_What is expected_: Leave out the pictures and retype, exactly, the lines below from the line with "Pourquoi votre système de fermeture de" up to and including the line with "Setembro 2019", nothing more.

[Extracted page text data]
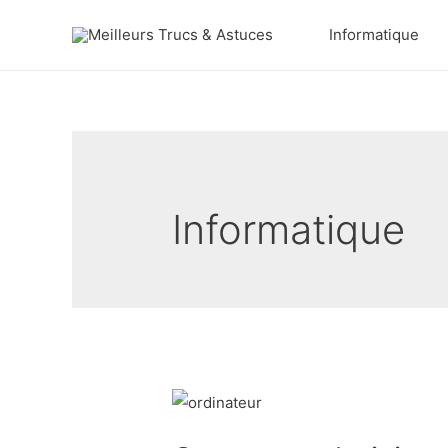
Aller
Informatique
au
contenu
Informatique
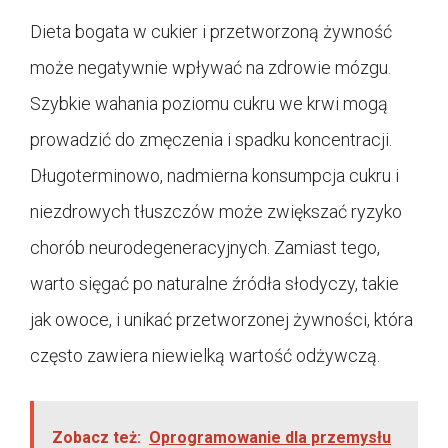
Dieta bogata w cukier i przetworzoną żywność
może negatywnie wpływać na zdrowie mózgu.
Szybkie wahania poziomu cukru we krwi mogą
prowadzić do zmęczenia i spadku koncentracji.
Długoterminowo, nadmierna konsumpcja cukru i
niezdrowych tłuszczów może zwiększać ryzyko
chorób neurodegeneracyjnych. Zamiast tego,
warto sięgać po naturalne źródła słodyczy, takie
jak owoce, i unikać przetworzonej żywności, która
często zawiera niewielką wartość odżywczą.
Zobacz też:
Oprogramowanie dla przemysłu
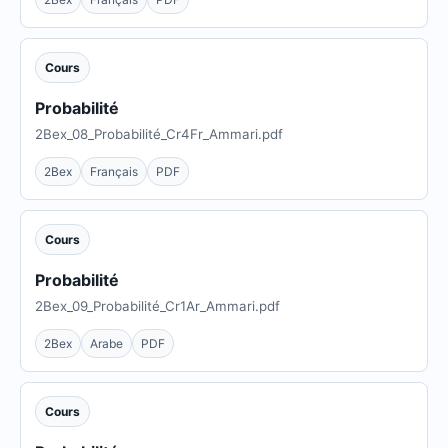
Cours
Probabilité
2Bex_08_Probabilité_Cr4Fr_Ammari.pdf
2Bex
Français
PDF
Cours
Probabilité
2Bex_09_Probabilité_Cr1Ar_Ammari.pdf
2Bex
Arabe
PDF
Cours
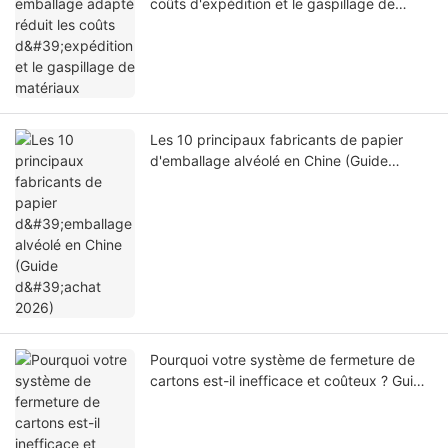
coûts d'expédition et le gaspillage de
matériaux
Les 10 principaux fabricants de papier
d'emballage alvéolé en Chine (Guide
d'achat 2026)
Pourquoi votre système de fermeture de
cartons est-il inefficace et coûteux ? Guide
du distributeur de ruban adhésif
d'emballage portatif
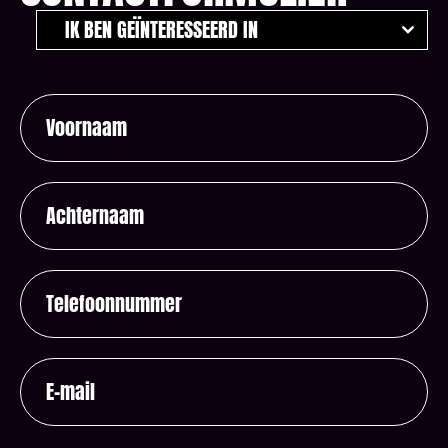
IK BEN GEÏNTERESSEERD IN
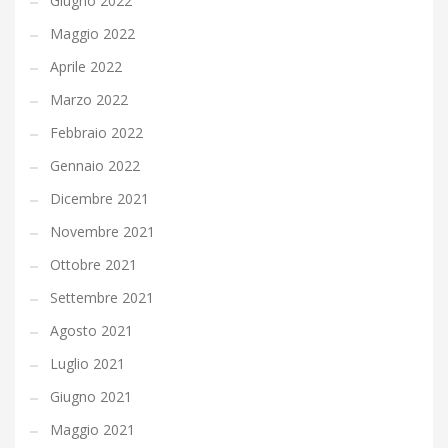
Giugno 2022
Maggio 2022
Aprile 2022
Marzo 2022
Febbraio 2022
Gennaio 2022
Dicembre 2021
Novembre 2021
Ottobre 2021
Settembre 2021
Agosto 2021
Luglio 2021
Giugno 2021
Maggio 2021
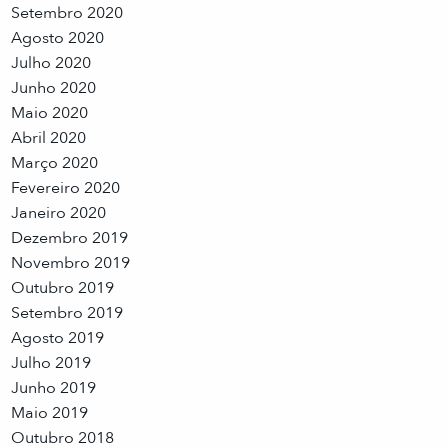
Setembro 2020
Agosto 2020
Julho 2020
Junho 2020
Maio 2020
Abril 2020
Março 2020
Fevereiro 2020
Janeiro 2020
Dezembro 2019
Novembro 2019
Outubro 2019
Setembro 2019
Agosto 2019
Julho 2019
Junho 2019
Maio 2019
Outubro 2018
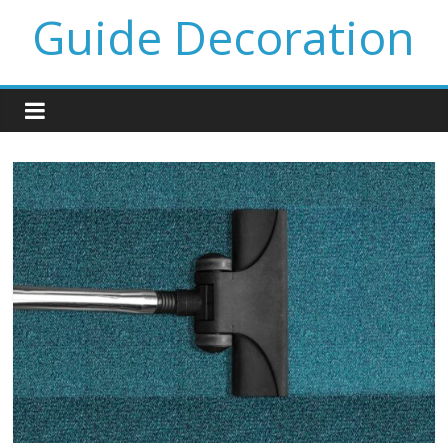
Guide Decoration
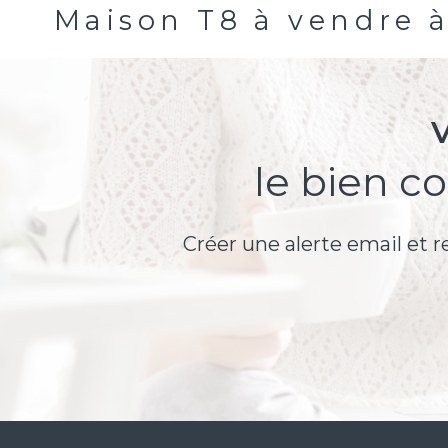
Maison T8 à vendre 
le bien c
Créer une alerte email et r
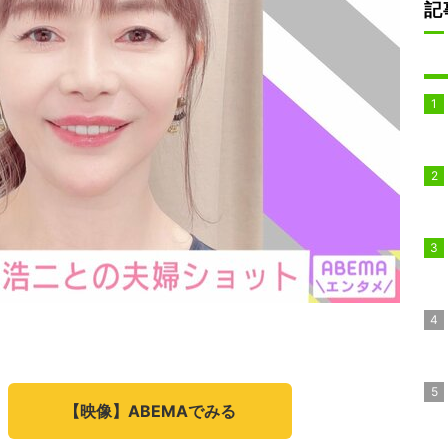
記
【映像】ABEMAでみる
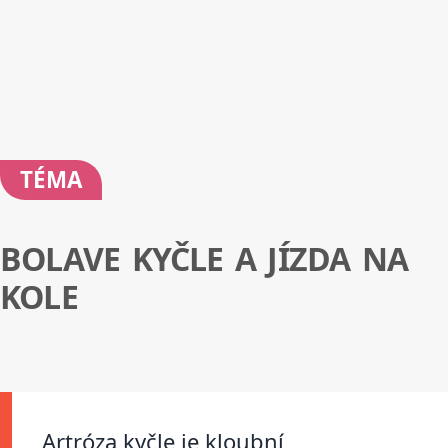
TÉMA
BOLAVE KYČLE A JÍZDA NA
KOLE
Artróza kyčle je kloubní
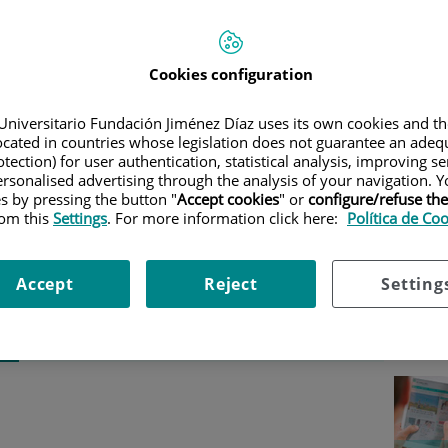
AECOLOGY AND OBSTETRICS
|
SUBSPECIALITIES AND UNITS
TAS FRECUENTES
Ser
Cookies configuration
Phone:
682 307 537 / 91
Universitario Fundación Jiménez Díaz uses its own cookies and th
Select
090 05 16 ( Solo Citación
located in countries whose legislation does not guarantee an adequ
Pacientes Privados ) 91 550
tection) for user authentication, statistical analysis, improving s
rsonalised advertising through the analysis of your navigation. Y
53 99
es by pressing the button "
Accept cookies
" or
configure/refuse th
rom this
Settings
. For more information click here:
Política de Co
E-mail:
unidad.reproduccion@quironsalud.es
Accept
Reject
Setting
Técnicas y
Atención
tratamientos
multidisciplinar
o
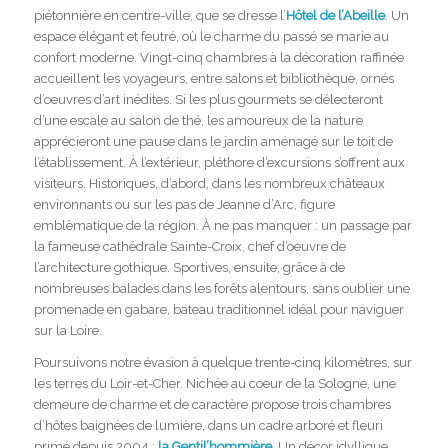
piétonnière en centre-ville, que se dresse l’
Hôtel de l’Abeille
. Un
espace élégant et feutré, où le charme du passé se marie au
confort moderne. Vingt-cinq chambres à la décoration raffinée
accueillent les voyageurs, entre salons et bibliothèque, ornés
d’oeuvres d’art inédites. Si les plus gourmets se délecteront
d’une escale au salon de thé, les amoureux de la nature
apprécieront une pause dans le jardin aménagé sur le toit de
l’établissement. À l’extérieur, pléthore d’excursions s’offrent aux
visiteurs. Historiques, d’abord, dans les nombreux châteaux
environnants ou sur les pas de Jeanne d’Arc, figure
emblèmatique de la région. À ne pas manquer : un passage par
la fameuse cathédrale Sainte-Croix, chef d’oeuvre de
l’architecture gothique. Sportives, ensuite, grâce à de
nombreuses balades dans les forêts alentours, sans oublier une
promenade en gabare, bateau traditionnel idéal pour naviguer
sur la Loire.
Poursuivons notre évasion à quelque trente-cinq kilomètres, sur
les terres du Loir-et-Cher. Nichée au coeur de la Sologne, une
demeure de charme et de caractère propose trois chambres
d’hôtes baignées de lumière, dans un cadre arboré et fleuri
primé depuis 2004 :
la Gentil’hommière
. Un décor idyllique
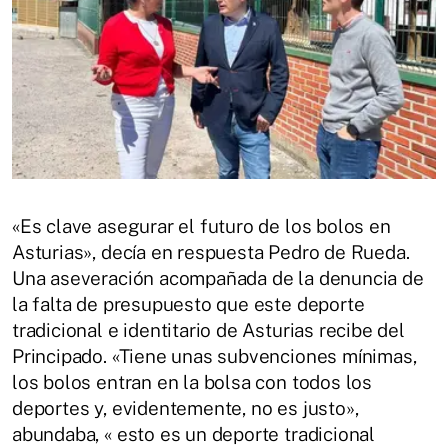
«Es clave asegurar el futuro de los bolos en
Asturias», decía en respuesta Pedro de Rueda.
Una aseveración acompañada de la denuncia de
la falta de presupuesto que este deporte
tradicional e identitario de Asturias recibe del
Principado. «Tiene unas subvenciones mínimas,
los bolos entran en la bolsa con todos los
deportes y, evidentemente, no es justo»,
abundaba, « esto es un deporte tradicional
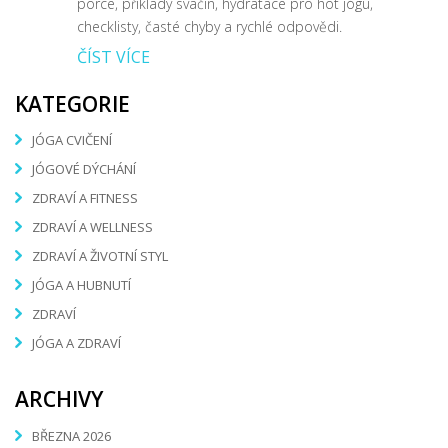
porce, příklady svačin, hydratace pro hot jógu,
checklisty, časté chyby a rychlé odpovědi.
ČÍST VÍCE
KATEGORIE
JÓGA CVIČENÍ
JÓGOVÉ DÝCHÁNÍ
ZDRAVÍ A FITNESS
ZDRAVÍ A WELLNESS
ZDRAVÍ A ŽIVOTNÍ STYL
JÓGA A HUBNUTÍ
ZDRAVÍ
JÓGA A ZDRAVÍ
ARCHIVY
BŘEZNA 2026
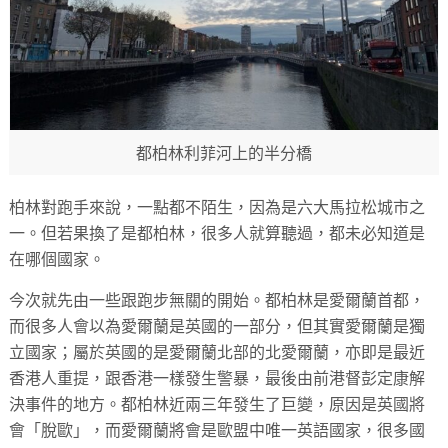
都柏林利菲河上的半分橋
柏林對跑手來說，一點都不陌生，因為是六大馬拉松城市之
一。但若果換了是都柏林，很多人就算聽過，都未必知道是
在哪個國家。
今次就先由一些跟跑步無關的開始。都柏林是愛爾蘭首都，
而很多人會以為愛爾蘭是英國的一部分，但其實愛爾蘭是獨
立國家；屬於英國的是愛爾蘭北部的北愛爾蘭，亦即是最近
香港人重提，跟香港一樣發生警暴，最後由前港督彭定康解
決事件的地方。都柏林近兩三年發生了巨變，原因是英國將
會「脫歐」，而愛爾蘭將會是歐盟中唯一英語國家，很多國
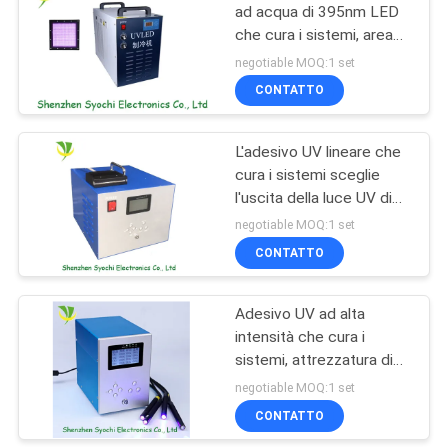
ad acqua di 395nm LED
che cura i sistemi, area
88
UV di 100x100mm LED
negotiable MOQ:1 set
che cura sistema
Luce germicida UV
CONTATTO
del LED
L'adesivo UV lineare che
cura i sistemi sceglie
l'uscita della luce UV di
lunghezza d'onda
negotiable MOQ:1 set
CONTATTO
12
Sistema ad aria
Adesivo UV ad alta
intensità che cura i
purificata UV-C
sistemi, attrezzatura di
trattamento uv libera
negotiable MOQ:1 set
della disposizione LED
CONTATTO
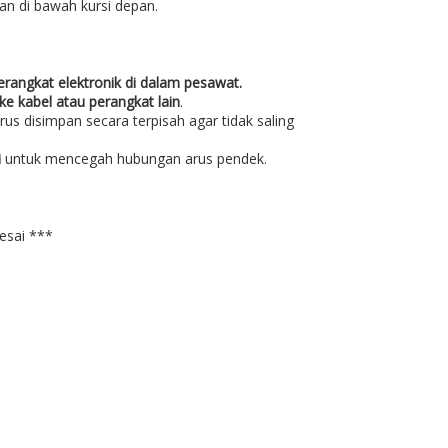
an di bawah kursi depan.
rangkat elektronik di dalam pesawat.
ke kabel atau perangkat lain
.
us disimpan secara terpisah agar tidak saling
i
untuk mencegah hubungan arus pendek.
esai ***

_Your response_:
Pourquoi votre système de fermeture de
cartons est-il inefficace et coûteux ? Guide
du distributeur de ruban adhésif
d'emballage portatif
IK BEN GEÏNTERESSEERD IN
Giugno 2022
Maggio 2022
Aprile 2022
Marzo 2022
Febbraio 2022
Gennaio 2022
Dicembre 2021
Novembre 2021
Ottobre 2021
Settembre 2021
Agosto 2021
Luglio 2021
Giugno 2021
Maggio 2021
Setembro 2020
Agosto 2020
Julho 2020
Junho 2020
Maio 2020
Abril 2020
Março 2020
Fevereiro 2020
Janeiro 2020
Dezembro 2019
Novembro 2019
Outubro 2019
Setembro 2019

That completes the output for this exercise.